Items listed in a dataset
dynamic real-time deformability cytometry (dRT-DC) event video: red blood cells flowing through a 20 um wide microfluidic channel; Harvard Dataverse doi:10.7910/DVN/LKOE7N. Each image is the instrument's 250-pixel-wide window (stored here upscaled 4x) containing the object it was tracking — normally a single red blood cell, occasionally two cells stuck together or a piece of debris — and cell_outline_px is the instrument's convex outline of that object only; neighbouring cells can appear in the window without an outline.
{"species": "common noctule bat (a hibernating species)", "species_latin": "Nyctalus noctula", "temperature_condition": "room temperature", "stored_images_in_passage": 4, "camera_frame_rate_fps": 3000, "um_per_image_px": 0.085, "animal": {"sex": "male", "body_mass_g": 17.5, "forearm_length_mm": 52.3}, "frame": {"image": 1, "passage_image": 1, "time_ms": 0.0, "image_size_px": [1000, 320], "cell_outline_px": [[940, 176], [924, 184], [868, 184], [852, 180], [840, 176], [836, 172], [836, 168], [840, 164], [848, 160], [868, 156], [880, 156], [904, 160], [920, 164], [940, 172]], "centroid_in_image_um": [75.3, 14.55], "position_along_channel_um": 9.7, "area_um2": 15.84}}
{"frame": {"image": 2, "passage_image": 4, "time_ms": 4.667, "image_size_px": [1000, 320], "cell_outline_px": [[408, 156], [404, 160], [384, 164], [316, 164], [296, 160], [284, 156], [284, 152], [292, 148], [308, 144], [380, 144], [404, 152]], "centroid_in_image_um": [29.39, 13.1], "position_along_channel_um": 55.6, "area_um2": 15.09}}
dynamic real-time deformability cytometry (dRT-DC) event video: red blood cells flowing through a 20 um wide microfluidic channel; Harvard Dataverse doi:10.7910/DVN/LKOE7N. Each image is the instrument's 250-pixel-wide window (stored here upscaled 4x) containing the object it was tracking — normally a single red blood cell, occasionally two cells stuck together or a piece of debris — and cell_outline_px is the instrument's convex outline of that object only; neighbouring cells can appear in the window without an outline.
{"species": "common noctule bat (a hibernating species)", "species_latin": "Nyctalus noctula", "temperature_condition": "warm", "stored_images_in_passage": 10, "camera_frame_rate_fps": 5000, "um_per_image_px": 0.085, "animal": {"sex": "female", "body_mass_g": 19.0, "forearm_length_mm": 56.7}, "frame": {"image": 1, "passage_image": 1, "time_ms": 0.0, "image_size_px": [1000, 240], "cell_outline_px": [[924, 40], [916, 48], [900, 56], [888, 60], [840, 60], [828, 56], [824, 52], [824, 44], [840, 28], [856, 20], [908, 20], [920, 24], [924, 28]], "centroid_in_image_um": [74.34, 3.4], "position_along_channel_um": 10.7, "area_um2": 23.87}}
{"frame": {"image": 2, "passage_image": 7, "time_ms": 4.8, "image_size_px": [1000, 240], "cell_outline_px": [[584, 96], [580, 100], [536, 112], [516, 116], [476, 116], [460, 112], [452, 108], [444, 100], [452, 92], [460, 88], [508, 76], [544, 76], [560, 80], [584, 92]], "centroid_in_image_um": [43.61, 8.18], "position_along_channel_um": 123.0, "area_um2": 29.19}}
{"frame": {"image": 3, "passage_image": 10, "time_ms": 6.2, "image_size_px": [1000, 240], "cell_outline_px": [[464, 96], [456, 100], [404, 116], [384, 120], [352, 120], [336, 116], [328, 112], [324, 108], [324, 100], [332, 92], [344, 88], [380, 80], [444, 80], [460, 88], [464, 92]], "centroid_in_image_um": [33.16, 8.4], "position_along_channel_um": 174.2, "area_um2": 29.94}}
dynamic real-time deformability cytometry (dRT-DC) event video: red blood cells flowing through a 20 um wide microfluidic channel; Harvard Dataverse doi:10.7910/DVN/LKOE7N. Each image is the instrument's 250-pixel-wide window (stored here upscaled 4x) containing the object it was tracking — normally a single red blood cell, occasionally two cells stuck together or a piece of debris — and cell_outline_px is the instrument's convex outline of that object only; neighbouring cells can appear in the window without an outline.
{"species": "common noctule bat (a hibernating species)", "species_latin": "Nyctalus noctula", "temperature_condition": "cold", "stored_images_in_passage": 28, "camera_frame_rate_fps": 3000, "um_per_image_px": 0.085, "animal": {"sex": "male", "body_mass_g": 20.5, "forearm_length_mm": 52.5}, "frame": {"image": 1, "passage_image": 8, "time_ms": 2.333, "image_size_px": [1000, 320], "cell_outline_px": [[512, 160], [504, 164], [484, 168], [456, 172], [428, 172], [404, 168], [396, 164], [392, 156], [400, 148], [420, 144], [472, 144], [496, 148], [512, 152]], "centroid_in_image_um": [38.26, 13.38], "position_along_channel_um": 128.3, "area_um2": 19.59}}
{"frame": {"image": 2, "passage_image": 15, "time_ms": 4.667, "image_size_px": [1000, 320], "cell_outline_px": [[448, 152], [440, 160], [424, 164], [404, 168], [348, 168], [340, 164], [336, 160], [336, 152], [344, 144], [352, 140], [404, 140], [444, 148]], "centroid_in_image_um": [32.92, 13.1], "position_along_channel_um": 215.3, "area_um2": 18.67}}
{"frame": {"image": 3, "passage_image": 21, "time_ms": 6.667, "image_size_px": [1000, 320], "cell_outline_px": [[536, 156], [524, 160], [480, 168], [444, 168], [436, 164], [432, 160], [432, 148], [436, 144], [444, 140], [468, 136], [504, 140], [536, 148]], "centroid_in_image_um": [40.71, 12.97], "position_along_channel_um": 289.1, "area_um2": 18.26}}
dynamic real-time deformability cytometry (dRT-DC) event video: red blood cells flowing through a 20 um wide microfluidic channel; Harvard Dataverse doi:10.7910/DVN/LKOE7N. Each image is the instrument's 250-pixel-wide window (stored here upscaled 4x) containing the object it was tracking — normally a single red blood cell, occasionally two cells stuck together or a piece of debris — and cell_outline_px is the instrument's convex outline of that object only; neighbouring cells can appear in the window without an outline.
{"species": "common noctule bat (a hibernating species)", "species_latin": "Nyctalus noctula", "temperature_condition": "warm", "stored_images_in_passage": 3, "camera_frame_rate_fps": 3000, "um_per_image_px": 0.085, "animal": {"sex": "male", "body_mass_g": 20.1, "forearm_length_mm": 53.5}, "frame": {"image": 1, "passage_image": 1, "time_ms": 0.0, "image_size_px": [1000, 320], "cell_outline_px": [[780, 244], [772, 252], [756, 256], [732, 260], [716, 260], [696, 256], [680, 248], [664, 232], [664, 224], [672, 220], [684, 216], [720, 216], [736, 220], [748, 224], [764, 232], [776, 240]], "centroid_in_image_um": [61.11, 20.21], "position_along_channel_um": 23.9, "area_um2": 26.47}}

# [Directive]
Repeat the material above exactly.

# [Exercise result]
dynamic real-time deformability cytometry (dRT-DC) event video: red blood cells flowing through a 20 um wide microfluidic channel; Harvard Dataverse doi:10.7910/DVN/LKOE7N. Each image is the instrument's 250-pixel-wide window (stored here upscaled 4x) containing the object it was tracking — normally a single red blood cell, occasionally two cells stuck together or a piece of debris — and cell_outline_px is the instrument's convex outline of that object only; neighbouring cells can appear in the window without an outline.
{"species": "common noctule bat (a hibernating species)", "species_latin": "Nyctalus noctula", "temperature_condition": "room temperature", "stored_images_in_passage": 4, "camera_frame_rate_fps": 3000, "um_per_image_px": 0.085, "animal": {"sex": "male", "body_mass_g": 17.5, "forearm_length_mm": 52.3}, "frame": {"image": 1, "passage_image": 1, "time_ms": 0.0, "image_size_px": [1000, 320], "cell_outline_px": [[940, 176], [924, 184], [868, 184], [852, 180], [840, 176], [836, 172], [836, 168], [840, 164], [848, 160], [868, 156], [880, 156], [904, 160], [920, 164], [940, 172]], "centroid_in_image_um": [75.3, 14.55], "position_along_channel_um": 9.7, "area_um2": 15.84}}
{"frame": {"image": 2, "passage_image": 4, "time_ms": 4.667, "image_size_px": [1000, 320], "cell_outline_px": [[408, 156], [404, 160], [384, 164], [316, 164], [296, 160], [284, 156], [284, 152], [292, 148], [308, 144], [380, 144], [404, 152]], "centroid_in_image_um": [29.39, 13.1], "position_along_channel_um": 55.6, "area_um2": 15.09}}
dynamic real-time deformability cytometry (dRT-DC) event video: red blood cells flowing through a 20 um wide microfluidic channel; Harvard Dataverse doi:10.7910/DVN/LKOE7N. Each image is the instrument's 250-pixel-wide window (stored here upscaled 4x) containing the object it was tracking — normally a single red blood cell, occasionally two cells stuck together or a piece of debris — and cell_outline_px is the instrument's convex outline of that object only; neighbouring cells can appear in the window without an outline.
{"species": "common noctule bat (a hibernating species)", "species_latin": "Nyctalus noctula", "temperature_condition": "warm", "stored_images_in_passage": 10, "camera_frame_rate_fps": 5000, "um_per_image_px": 0.085, "animal": {"sex": "female", "body_mass_g": 19.0, "forearm_length_mm": 56.7}, "frame": {"image": 1, "passage_image": 1, "time_ms": 0.0, "image_size_px": [1000, 240], "cell_outline_px": [[924, 40], [916, 48], [900, 56], [888, 60], [840, 60], [828, 56], [824, 52], [824, 44], [840, 28], [856, 20], [908, 20], [920, 24], [924, 28]], "centroid_in_image_um": [74.34, 3.4], "position_along_channel_um": 10.7, "area_um2": 23.87}}
{"frame": {"image": 2, "passage_image": 7, "time_ms": 4.8, "image_size_px": [1000, 240], "cell_outline_px": [[584, 96], [580, 100], [536, 112], [516, 116], [476, 116], [460, 112], [452, 108], [444, 100], [452, 92], [460, 88], [508, 76], [544, 76], [560, 80], [584, 92]], "centroid_in_image_um": [43.61, 8.18], "position_along_channel_um": 123.0, "area_um2": 29.19}}
{"frame": {"image": 3, "passage_image": 10, "time_ms": 6.2, "image_size_px": [1000, 240], "cell_outline_px": [[464, 96], [456, 100], [404, 116], [384, 120], [352, 120], [336, 116], [328, 112], [324, 108], [324, 100], [332, 92], [344, 88], [380, 80], [444, 80], [460, 88], [464, 92]], "centroid_in_image_um": [33.16, 8.4], "position_along_channel_um": 174.2, "area_um2": 29.94}}
dynamic real-time deformability cytometry (dRT-DC) event video: red blood cells flowing through a 20 um wide microfluidic channel; Harvard Dataverse doi:10.7910/DVN/LKOE7N. Each image is the instrument's 250-pixel-wide window (stored here upscaled 4x) containing the object it was tracking — normally a single red blood cell, occasionally two cells stuck together or a piece of debris — and cell_outline_px is the instrument's convex outline of that object only; neighbouring cells can appear in the window without an outline.
{"species": "common noctule bat (a hibernating species)", "species_latin": "Nyctalus noctula", "temperature_condition": "cold", "stored_images_in_passage": 28, "camera_frame_rate_fps": 3000, "um_per_image_px": 0.085, "animal": {"sex": "male", "body_mass_g": 20.5, "forearm_length_mm": 52.5}, "frame": {"image": 1, "passage_image": 8, "time_ms": 2.333, "image_size_px": [1000, 320], "cell_outline_px": [[512, 160], [504, 164], [484, 168], [456, 172], [428, 172], [404, 168], [396, 164], [392, 156], [400, 148], [420, 144], [472, 144], [496, 148], [512, 152]], "centroid_in_image_um": [38.26, 13.38], "position_along_channel_um": 128.3, "area_um2": 19.59}}
{"frame": {"image": 2, "passage_image": 15, "time_ms": 4.667, "image_size_px": [1000, 320], "cell_outline_px": [[448, 152], [440, 160], [424, 164], [404, 168], [348, 168], [340, 164], [336, 160], [336, 152], [344, 144], [352, 140], [404, 140], [444, 148]], "centroid_in_image_um": [32.92, 13.1], "position_along_channel_um": 215.3, "area_um2": 18.67}}
{"frame": {"image": 3, "passage_image": 21, "time_ms": 6.667, "image_size_px": [1000, 320], "cell_outline_px": [[536, 156], [524, 160], [480, 168], [444, 168], [436, 164], [432, 160], [432, 148], [436, 144], [444, 140], [468, 136], [504, 140], [536, 148]], "centroid_in_image_um": [40.71, 12.97], "position_along_channel_um": 289.1, "area_um2": 18.26}}
dynamic real-time deformability cytometry (dRT-DC) event video: red blood cells flowing through a 20 um wide microfluidic channel; Harvard Dataverse doi:10.7910/DVN/LKOE7N. Each image is the instrument's 250-pixel-wide window (stored here upscaled 4x) containing the object it was tracking — normally a single red blood cell, occasionally two cells stuck together or a piece of debris — and cell_outline_px is the instrument's convex outline of that object only; neighbouring cells can appear in the window without an outline.
{"species": "common noctule bat (a hibernating species)", "species_latin": "Nyctalus noctula", "temperature_condition": "warm", "stored_images_in_passage": 3, "camera_frame_rate_fps": 3000, "um_per_image_px": 0.085, "animal": {"sex": "male", "body_mass_g": 20.1, "forearm_length_mm": 53.5}, "frame": {"image": 1, "passage_image": 1, "time_ms": 0.0, "image_size_px": [1000, 320], "cell_outline_px": [[780, 244], [772, 252], [756, 256], [732, 260], [716, 260], [696, 256], [680, 248], [664, 232], [664, 224], [672, 220], [684, 216], [720, 216], [736, 220], [748, 224], [764, 232], [776, 240]], "centroid_in_image_um": [61.11, 20.21], "position_along_channel_um": 23.9, "area_um2": 26.47}}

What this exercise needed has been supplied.